HPM had another large day today, after I took full advantage of the girls return to school - Feeling pretty "smug" about all of the bookings for next week, it suddenly dawned on me that outlets for the HPM are still limited to shops in and around the Stockport area.
Having already established a small profile with Waterstones, I rang the Warrington, Bury and Blackpool branches and told them how good the book was, and that I was in their respective areas during World Book Week and would they like to stock my book - this resulted in orders from all three shops, and an additional reading at the Bury branch on Friday 5th.
I also managed to place books with Plackitt and Booth in Blackpool, http://www.plackittandbooth.co.uk/page5.html
and also the pleasantly named bookstore "Curiosity Bookstore" in Runcorn. http://curiositybookshop.tbpcontrol.co.uk/TBP.Web/CustomerAccessControl/Home.aspx?d=curiositybookshop&s=C&r=10000147&ui=0&bc=0 So after a relatively slow start, February looks like it is going to be a good month.

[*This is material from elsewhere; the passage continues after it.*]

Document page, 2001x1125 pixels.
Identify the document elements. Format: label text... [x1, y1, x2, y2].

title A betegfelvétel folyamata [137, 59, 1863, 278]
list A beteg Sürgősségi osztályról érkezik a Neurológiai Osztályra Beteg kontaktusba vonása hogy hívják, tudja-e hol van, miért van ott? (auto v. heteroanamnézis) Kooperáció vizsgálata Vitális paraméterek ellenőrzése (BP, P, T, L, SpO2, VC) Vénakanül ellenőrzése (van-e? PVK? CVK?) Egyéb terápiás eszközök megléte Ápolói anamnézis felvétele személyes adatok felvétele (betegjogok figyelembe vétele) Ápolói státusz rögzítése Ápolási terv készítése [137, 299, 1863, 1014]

I also contacted the organisers of the Edinburgh Book Festival, to see how my application to take part had been received, and was told to not be so impatient as these things take time. ( patience isn't my strongest characteristic.)
A couple of weeks ago, I made contact with Honor Giles, the organiser of the local Lymm Festival who seemed quite enthusiastic about my taking part. I emailed Honor again today and had a good chat about "Golden Arm" which I told her I heard once as a small boy and re-jigged. I was delighted to receive her version of "Golden Arm" which she orates as part of her other role as a real "storyteller".

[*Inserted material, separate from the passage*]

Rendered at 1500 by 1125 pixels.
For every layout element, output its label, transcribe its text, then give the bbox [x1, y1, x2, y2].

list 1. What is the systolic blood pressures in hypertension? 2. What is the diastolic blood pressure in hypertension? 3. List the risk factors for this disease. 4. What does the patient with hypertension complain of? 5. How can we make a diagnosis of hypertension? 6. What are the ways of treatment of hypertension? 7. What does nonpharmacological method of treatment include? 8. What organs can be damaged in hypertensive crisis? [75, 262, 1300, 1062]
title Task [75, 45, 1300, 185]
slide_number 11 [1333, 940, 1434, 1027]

The version below is distilled for publication and much more detailed in the telling.
The version I tell involves a rich landowner's beloved and beautiful wife who loses her arm in a riding accident. He can't bear to see her so depressed, especially when she won't go out in company any more or wear her gorgeous frocks, so he gets all the famous doctors in the country to come up with a solution, and one comes up with a new technique to attach a false arm, but it has to be made of solid gold. The landowner sells most of his assets to pay for the gold, and for a year the transplant is a success and his wife becomes sociable again and even becomes quite proud of this new limb. By this time her husband has very little land or money left and has to beg for work, but to him the sacrifice is worth it. His wife eventually succumbs to infection and dies, and is buried with her arm. After grieving terribly and becoming more or less penniless, he realises that the only way he will survive is by reclaiming the arm and selling the gold. He goes to the graveyard at dead of night, choosing Halloween so that the neighbours will think it is the ghouls and ghosts at work, and digs up the coffin (lots of ghastly description of what a rotting body feels like to touch!) and eventually he finds the arm and runs home in a dreadful state, dashes upstairs and flings the arm under the bed, jumps in and covers himself with the blankets. Once his heart has stopped hammering, he calms down, but then he hears the sound of a horse coming up the gravel drive, then the sound of footsteps coming to the front door, then the footsteps coming up the stairs, then along the corridor, then the sound of the bedroom door opening, then the footsteps coming towards the bed, then the covers are pulled back from his face and sees the spectral figure of his wife. He is so overwhelmed by her loss of beauty that he asks her "Where is your beautiful chestnut hair" and she replies "Gone ... all gone" in sepulchral tones. He asks about her eyes, nose, lips and lily white throat and she repeats her reply in an ever-increasingly ghoulish fashion. Eventually, forgetting himself for the moment, he asks "And where is your beautiful golden arm?? ................YOU'VE GOT IT!
I think it is really interesting that there are versions which reverse the gender role, and where as your version is strong on revenge and just deserts, my version depends on a build up from a love story into something horribly macabre. I was told it by a storyteller Taffy Thomas, who heard it from Norma Waterson who said it was a Yorkshire tale, but I suspect one can hear versions of it all over the UK!